Work task 1 =>
From the Bausch & Lomb settlement text, reproduce verbatim the passage between "A court-approved settlement" and "in November, 1994.", inclusive.
Work task 2 =>
What does the Bausch & Lomb settlement text state for each of the following?
(a) In what city is the fairness hearing scheduled?
(b) How many buyers of disposable lenses will receive the payment?
(c) In what month and year was the class action filed?

Source extract =>
+++
A court-approved settlement of a consumer class action settlement against Bausch & Lomb was announced on August 1, 1996.
Final approval of the proposed settlement is scheduled for hearing on Nov. 26 in Birmingham, Alabama to determine if it is fair to consumers. The fairness hearing will be two years after the court certified a national RICO class on behalf of all purchasers of Bausch & Lomb’s Optima and Medalist contact lenses in November, 1994.
Under the settlement Bausch & Lomb will pay up to $68 million in cash and products to 1.5 million buyers of the company’s disposable lenses. Many wearers will receive from $25 to $50 in cash and $25 to $50 in coupons under the settlement as a result of a class-action filed in May 1994 which alleged that the company sold the same product under different brand names at widely varying prices and engaged in a fraudulent marketing scheme in order to gain market share in the disposal lens market. The result was that some consumers paid much more because they believed they were getting different lenses.
+++
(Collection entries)

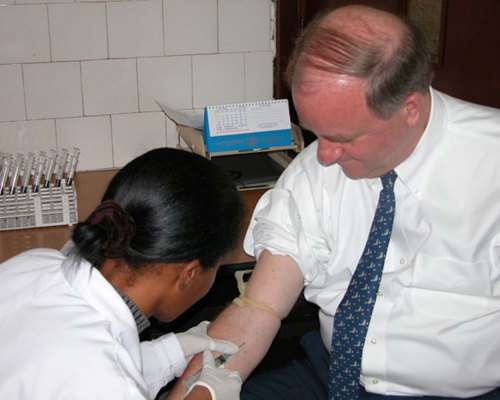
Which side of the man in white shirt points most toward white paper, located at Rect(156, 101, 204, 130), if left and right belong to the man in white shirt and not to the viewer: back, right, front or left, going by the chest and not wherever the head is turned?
right

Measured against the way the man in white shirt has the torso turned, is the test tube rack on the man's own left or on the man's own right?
on the man's own right

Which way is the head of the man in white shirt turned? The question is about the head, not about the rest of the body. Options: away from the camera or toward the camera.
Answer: toward the camera

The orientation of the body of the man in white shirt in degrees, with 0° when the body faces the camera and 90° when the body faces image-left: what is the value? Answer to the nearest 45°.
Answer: approximately 45°
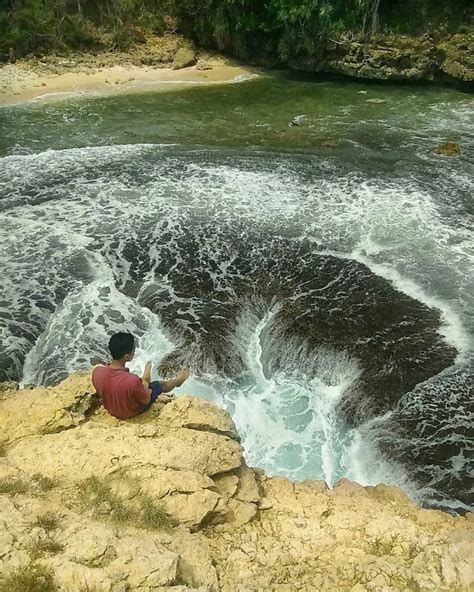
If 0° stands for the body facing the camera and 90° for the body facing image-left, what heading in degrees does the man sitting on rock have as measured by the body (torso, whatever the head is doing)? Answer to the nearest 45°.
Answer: approximately 225°

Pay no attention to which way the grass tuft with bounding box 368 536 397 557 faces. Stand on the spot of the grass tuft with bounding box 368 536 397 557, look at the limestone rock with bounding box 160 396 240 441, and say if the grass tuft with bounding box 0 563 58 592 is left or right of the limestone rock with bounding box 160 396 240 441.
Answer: left

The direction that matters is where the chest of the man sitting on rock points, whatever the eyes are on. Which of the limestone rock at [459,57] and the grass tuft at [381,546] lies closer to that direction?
the limestone rock

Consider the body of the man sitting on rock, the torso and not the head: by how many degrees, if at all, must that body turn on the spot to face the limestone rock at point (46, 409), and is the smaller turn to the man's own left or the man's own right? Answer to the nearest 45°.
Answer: approximately 135° to the man's own left

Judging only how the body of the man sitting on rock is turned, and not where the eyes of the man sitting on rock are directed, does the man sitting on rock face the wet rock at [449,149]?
yes

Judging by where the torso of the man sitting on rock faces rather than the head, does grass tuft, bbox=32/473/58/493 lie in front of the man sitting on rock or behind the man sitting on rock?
behind

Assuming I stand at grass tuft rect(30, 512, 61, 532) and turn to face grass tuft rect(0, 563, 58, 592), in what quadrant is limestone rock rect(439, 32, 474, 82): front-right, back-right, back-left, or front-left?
back-left

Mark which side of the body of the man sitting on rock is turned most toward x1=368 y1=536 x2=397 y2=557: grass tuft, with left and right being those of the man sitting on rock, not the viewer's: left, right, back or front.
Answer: right

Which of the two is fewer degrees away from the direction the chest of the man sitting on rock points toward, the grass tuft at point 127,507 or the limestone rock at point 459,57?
the limestone rock

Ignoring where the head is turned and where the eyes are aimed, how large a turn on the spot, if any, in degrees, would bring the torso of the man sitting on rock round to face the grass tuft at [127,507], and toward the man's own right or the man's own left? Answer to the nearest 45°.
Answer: approximately 135° to the man's own right
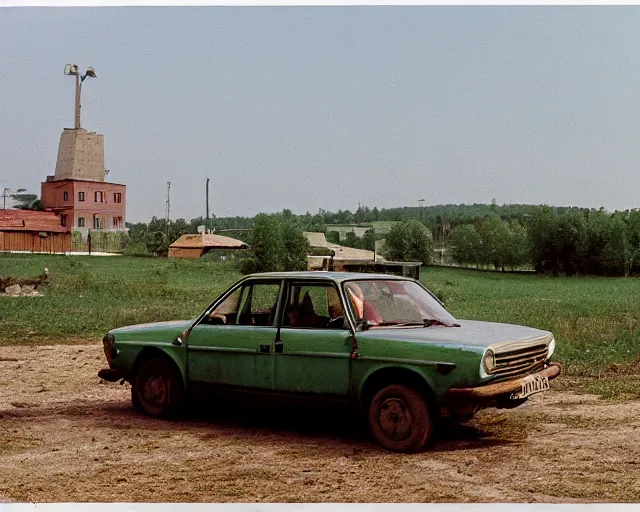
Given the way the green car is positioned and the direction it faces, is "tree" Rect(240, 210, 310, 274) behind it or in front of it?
behind

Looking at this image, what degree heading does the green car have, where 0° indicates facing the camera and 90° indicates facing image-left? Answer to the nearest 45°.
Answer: approximately 315°

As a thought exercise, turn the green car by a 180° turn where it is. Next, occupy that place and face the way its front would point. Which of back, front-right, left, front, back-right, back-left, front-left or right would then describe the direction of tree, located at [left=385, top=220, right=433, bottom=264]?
front-right

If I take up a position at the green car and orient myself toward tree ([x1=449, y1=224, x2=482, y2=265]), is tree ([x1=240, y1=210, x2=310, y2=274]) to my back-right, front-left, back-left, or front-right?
front-left

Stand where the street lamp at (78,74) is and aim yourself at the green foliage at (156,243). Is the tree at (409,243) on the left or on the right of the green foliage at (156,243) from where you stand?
right

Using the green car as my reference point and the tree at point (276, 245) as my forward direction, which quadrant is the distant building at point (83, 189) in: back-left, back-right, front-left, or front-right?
front-left

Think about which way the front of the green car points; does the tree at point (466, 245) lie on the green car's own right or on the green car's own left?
on the green car's own left

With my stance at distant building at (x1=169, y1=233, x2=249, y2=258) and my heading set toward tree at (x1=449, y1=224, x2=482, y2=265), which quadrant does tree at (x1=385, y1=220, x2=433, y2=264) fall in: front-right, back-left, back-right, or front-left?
front-right

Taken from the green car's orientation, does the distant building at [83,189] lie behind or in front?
behind
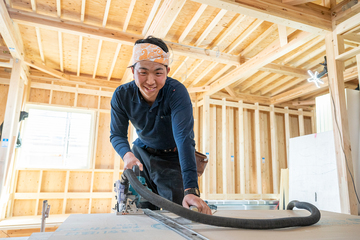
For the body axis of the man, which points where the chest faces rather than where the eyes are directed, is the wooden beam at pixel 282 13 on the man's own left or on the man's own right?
on the man's own left

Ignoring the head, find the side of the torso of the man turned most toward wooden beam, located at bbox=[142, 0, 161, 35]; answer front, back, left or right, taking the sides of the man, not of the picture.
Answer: back

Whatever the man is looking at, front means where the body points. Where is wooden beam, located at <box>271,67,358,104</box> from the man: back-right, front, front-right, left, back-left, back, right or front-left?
back-left

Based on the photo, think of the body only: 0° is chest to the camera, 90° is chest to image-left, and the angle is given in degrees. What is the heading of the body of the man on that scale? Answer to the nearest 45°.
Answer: approximately 0°

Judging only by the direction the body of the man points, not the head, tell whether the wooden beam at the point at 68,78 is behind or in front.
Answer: behind

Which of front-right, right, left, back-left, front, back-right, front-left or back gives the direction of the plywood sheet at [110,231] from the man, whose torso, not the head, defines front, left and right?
front

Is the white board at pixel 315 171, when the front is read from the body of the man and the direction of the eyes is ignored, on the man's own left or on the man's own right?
on the man's own left

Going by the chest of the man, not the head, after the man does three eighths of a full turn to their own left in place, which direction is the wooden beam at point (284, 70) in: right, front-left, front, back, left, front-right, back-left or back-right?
front

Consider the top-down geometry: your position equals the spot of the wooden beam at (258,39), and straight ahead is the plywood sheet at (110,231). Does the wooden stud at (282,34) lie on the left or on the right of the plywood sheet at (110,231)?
left

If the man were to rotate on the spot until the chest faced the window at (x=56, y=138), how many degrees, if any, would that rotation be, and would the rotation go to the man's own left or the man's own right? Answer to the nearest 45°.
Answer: approximately 135° to the man's own right

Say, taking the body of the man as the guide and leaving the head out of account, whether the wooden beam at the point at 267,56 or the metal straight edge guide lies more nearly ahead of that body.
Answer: the metal straight edge guide
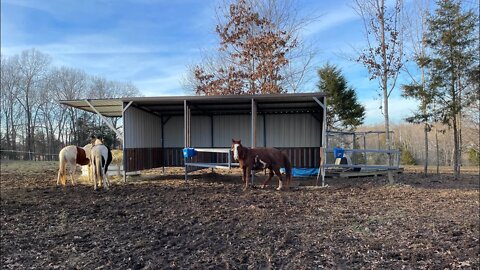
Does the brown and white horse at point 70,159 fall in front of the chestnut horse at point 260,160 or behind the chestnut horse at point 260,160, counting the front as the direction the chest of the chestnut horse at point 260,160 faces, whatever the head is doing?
in front

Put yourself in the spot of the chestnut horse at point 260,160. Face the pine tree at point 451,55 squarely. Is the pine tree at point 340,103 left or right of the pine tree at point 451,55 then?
left

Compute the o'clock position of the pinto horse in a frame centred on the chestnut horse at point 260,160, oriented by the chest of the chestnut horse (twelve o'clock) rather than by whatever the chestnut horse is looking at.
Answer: The pinto horse is roughly at 12 o'clock from the chestnut horse.

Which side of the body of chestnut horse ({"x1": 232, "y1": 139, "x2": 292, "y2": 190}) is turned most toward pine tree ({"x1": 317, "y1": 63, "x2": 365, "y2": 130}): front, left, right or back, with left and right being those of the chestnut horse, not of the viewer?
right

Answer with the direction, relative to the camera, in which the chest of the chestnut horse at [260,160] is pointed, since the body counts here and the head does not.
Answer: to the viewer's left

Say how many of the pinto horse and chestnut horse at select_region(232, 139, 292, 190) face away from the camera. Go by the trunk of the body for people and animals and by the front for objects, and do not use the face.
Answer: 1
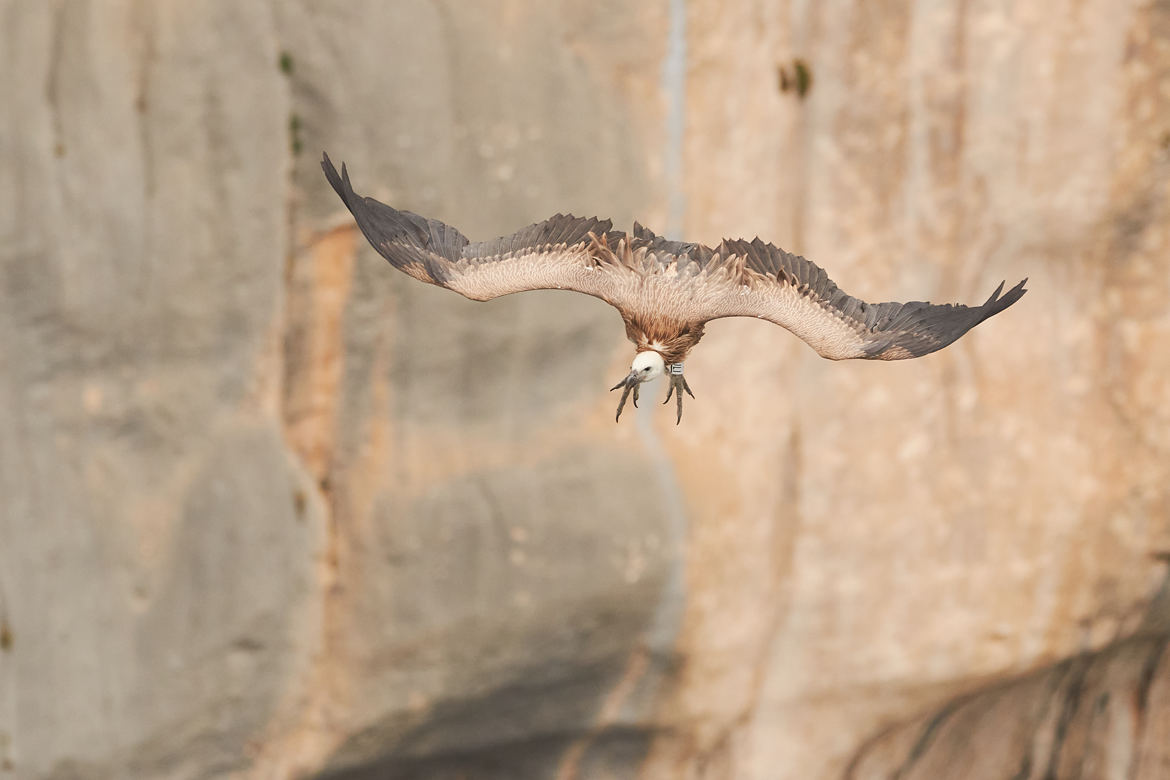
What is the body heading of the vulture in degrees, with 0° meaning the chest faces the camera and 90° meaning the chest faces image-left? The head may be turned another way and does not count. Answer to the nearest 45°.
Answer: approximately 0°
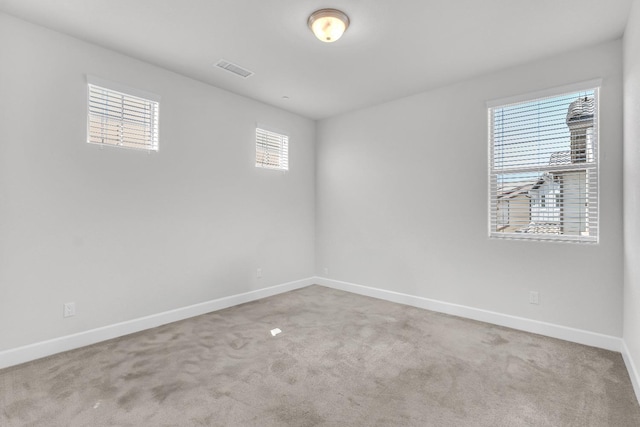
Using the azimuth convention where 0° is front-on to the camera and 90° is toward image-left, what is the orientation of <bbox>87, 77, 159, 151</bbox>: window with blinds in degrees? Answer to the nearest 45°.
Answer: approximately 315°

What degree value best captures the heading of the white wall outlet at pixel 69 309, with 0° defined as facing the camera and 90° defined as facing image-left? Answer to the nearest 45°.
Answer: approximately 315°
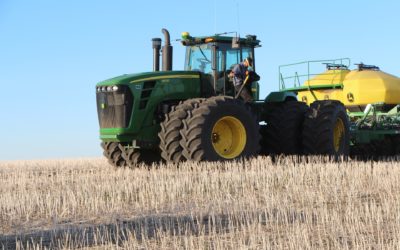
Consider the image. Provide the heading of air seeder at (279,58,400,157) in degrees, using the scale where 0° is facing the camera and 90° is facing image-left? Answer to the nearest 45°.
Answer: approximately 45°

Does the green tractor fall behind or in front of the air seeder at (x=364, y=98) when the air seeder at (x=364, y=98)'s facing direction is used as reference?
in front

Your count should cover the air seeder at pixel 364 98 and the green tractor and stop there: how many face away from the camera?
0

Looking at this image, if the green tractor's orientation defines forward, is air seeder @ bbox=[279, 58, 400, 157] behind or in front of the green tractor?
behind
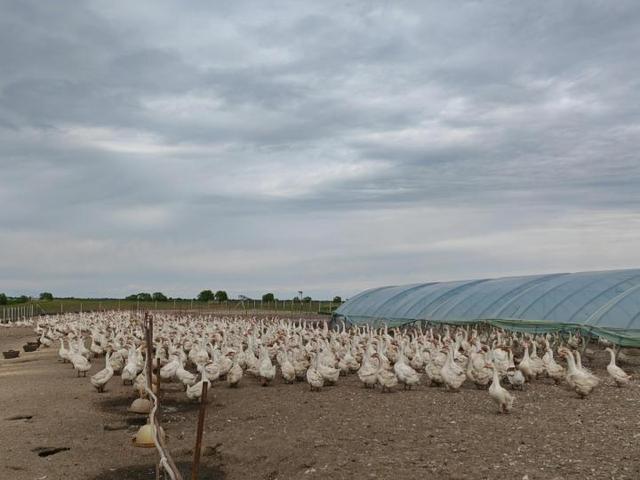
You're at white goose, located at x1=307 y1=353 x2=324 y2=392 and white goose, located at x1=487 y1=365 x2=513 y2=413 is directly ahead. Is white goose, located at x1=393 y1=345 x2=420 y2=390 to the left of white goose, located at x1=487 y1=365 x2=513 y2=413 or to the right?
left

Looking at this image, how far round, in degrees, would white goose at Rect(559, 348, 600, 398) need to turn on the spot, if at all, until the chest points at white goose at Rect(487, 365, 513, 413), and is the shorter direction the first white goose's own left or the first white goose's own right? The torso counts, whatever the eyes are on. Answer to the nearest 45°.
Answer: approximately 45° to the first white goose's own left

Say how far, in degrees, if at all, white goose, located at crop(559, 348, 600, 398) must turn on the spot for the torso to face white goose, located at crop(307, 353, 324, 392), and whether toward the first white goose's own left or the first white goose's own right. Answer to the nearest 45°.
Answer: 0° — it already faces it

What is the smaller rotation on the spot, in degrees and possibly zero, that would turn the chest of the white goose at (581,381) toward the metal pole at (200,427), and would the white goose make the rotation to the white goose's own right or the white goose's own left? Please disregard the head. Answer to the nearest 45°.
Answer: approximately 90° to the white goose's own left

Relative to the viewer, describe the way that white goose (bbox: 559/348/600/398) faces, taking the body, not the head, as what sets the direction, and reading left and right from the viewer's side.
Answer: facing to the left of the viewer

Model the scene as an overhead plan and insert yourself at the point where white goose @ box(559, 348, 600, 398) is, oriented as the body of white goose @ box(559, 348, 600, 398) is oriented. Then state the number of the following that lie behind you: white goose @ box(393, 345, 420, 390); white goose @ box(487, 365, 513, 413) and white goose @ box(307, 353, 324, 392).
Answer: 0

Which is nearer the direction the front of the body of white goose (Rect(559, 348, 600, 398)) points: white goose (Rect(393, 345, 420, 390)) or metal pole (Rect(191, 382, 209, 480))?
the white goose

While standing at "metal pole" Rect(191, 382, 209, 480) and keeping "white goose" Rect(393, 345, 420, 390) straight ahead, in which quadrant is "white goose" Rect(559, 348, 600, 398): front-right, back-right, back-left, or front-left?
front-right

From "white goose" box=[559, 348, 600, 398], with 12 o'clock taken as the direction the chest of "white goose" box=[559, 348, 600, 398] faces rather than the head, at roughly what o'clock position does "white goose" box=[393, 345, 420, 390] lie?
"white goose" box=[393, 345, 420, 390] is roughly at 12 o'clock from "white goose" box=[559, 348, 600, 398].

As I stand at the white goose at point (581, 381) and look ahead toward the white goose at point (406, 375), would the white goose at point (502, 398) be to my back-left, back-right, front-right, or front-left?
front-left
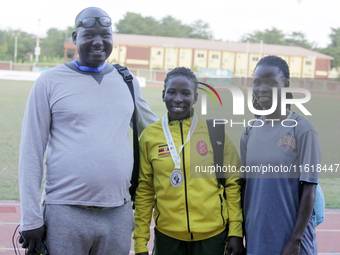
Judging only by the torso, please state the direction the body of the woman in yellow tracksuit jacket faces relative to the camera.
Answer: toward the camera

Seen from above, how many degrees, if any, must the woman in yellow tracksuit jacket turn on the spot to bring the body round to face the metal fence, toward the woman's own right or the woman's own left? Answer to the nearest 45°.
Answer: approximately 180°

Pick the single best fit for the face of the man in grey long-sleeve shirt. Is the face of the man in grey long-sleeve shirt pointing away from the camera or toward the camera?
toward the camera
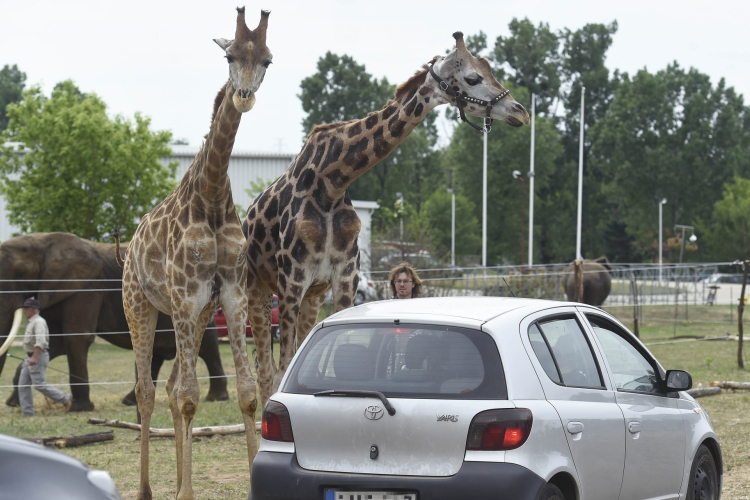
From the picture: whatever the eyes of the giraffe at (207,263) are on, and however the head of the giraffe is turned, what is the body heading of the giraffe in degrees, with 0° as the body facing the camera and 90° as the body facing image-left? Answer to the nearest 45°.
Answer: approximately 315°

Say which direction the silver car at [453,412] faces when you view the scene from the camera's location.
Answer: facing away from the viewer and to the right of the viewer

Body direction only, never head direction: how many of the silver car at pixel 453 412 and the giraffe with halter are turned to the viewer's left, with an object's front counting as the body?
0

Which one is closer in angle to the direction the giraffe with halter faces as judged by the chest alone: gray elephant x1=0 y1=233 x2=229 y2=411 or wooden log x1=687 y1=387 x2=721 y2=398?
the wooden log

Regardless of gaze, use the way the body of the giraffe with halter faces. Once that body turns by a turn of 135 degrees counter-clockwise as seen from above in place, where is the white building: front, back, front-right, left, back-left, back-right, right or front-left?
front

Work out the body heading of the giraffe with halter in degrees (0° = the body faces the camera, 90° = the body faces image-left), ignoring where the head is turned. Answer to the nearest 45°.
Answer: approximately 315°

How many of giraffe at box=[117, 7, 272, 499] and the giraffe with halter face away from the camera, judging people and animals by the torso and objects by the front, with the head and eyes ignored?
0

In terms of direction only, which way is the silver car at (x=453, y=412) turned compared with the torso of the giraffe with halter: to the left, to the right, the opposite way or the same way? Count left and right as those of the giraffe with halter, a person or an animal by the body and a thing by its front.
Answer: to the left

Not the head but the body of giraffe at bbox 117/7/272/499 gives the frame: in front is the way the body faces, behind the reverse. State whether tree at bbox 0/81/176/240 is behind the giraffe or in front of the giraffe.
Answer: behind

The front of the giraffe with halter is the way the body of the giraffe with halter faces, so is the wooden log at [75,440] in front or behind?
behind

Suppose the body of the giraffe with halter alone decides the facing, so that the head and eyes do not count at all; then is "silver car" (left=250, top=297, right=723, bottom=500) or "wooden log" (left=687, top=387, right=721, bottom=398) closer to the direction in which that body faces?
the silver car

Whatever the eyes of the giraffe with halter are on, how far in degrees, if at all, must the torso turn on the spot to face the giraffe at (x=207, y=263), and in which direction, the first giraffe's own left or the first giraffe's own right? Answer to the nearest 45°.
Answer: approximately 90° to the first giraffe's own right

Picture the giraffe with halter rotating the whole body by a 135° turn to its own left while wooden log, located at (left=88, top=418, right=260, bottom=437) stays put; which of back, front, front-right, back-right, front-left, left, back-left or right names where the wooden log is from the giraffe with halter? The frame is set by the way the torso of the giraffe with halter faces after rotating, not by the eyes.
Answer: front-left

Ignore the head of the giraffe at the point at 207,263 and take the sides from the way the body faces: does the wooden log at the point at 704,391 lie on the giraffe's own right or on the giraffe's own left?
on the giraffe's own left

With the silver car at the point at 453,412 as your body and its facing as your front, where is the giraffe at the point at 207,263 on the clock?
The giraffe is roughly at 9 o'clock from the silver car.

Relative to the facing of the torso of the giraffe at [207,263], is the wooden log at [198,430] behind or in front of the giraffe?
behind
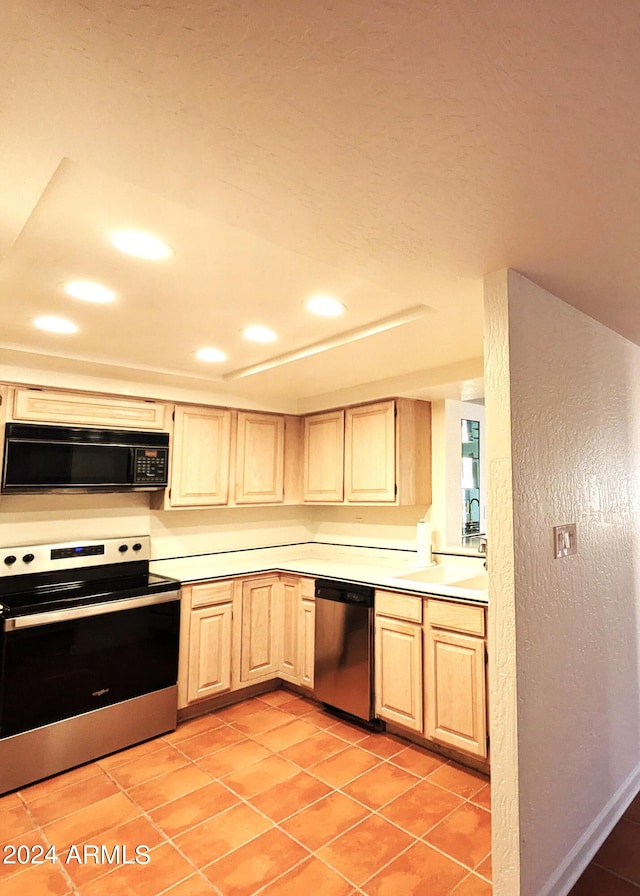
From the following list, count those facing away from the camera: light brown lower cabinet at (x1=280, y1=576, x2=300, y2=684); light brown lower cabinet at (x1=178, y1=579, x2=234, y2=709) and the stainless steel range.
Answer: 0

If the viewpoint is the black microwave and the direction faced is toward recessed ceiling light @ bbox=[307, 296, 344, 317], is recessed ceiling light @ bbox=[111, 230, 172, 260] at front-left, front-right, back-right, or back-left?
front-right

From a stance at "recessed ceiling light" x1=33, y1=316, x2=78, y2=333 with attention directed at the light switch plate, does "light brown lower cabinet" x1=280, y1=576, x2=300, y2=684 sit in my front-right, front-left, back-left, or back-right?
front-left

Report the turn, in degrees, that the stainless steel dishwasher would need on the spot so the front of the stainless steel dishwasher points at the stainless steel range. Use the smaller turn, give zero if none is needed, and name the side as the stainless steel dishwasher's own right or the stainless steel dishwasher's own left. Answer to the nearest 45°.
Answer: approximately 45° to the stainless steel dishwasher's own right

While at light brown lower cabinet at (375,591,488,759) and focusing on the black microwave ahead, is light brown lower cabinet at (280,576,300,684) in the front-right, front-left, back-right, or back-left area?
front-right

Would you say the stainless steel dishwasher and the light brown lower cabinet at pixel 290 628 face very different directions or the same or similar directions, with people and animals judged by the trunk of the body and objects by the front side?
same or similar directions

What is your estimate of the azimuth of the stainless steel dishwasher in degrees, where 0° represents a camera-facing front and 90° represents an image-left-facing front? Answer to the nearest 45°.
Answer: approximately 45°

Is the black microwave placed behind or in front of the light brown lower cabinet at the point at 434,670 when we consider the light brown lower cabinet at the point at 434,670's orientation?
in front

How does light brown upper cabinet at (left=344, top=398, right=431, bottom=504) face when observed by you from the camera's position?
facing the viewer and to the left of the viewer

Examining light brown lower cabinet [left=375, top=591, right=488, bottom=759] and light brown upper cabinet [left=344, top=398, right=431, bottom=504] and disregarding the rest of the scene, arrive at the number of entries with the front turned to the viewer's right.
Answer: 0

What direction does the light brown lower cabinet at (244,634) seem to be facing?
toward the camera

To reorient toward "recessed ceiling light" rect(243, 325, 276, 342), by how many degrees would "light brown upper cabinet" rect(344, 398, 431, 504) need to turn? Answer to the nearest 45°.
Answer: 0° — it already faces it

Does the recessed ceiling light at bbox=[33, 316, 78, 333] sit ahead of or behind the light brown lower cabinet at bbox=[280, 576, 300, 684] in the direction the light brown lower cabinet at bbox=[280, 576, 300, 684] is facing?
ahead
+++
Written reply 1 =>
A court-approved settlement of a consumer class action settlement against Bausch & Lomb was announced on August 1, 1996.
Final approval of the proposed settlement is scheduled for hearing on Nov. 26 in Birmingham, Alabama to determine if it is fair to consumers. The fairness hearing will be two years after the court certified a national RICO class on behalf of all purchasers of Bausch & Lomb’s Optima and Medalist contact lenses in November, 1994.

Written reply 2 =>
(a) Birmingham, Alabama
(b) 1.5 million
(c) May 1994